If the decision is made for elective closure surgical ligation versus coil embolisation should be individualized. Factors that favor surgical ligation include large fistulas, multiple fistulous connections, extreme vessel tortuosity, presence of an aneurysm, need for concomitant distal bypass, or the presence of large branch vessels that can be inadvertently embolized [14]. Factors that favor transcatheter coil embolisation (TCE) include single drain site, older age, presence of a fistula arising as an accessory coronary artery and absence of an adjacent vessel [15].

Surgical ligation results in a high closure rate if there are not multiple sites, but the major disadvantage is the morbidity associated with the surgery. Some disadvantages associated with catheter closure of the fistulae are transient arrhythmias, coil embolization into the great vessels or recoil into the major coronary artery leading to acute mycardial infarction and occasionally sudden death. Also, complete obliteration of the CAF can be achieved in only 80–85% of the patients [16].

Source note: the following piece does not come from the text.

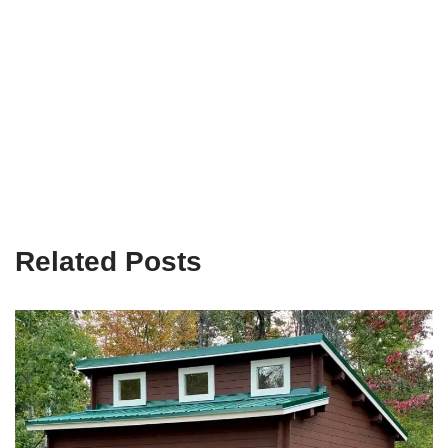
Related Posts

Differential diagnosis includes persistent ductus arteriosus, pulmonary arteriovenous fistula, ruptured sinus of Valsalva aneurysm, aortopulmonary window, prolapse of the right aortic cusp with a supracristal ventricular septal defect, internal mammary artery to pulmonary artery fistula and systemic arteriovenous fistula.

In conclusion, CAF are rare congenital lesions, especially our presented case. Doppler echocardiography is a proper noninvasive method to recognize CAFs and their courses. The management should be individualized according to the configuration of the CAF and the advantages and disadvantages of conservative therapy, coil embolization and surgical ligation.

Figure 2
figure 2

Apical site of the CAF insertion into the LV (*) and the adjacent muscular ventricular septal defect shown by color Doppler.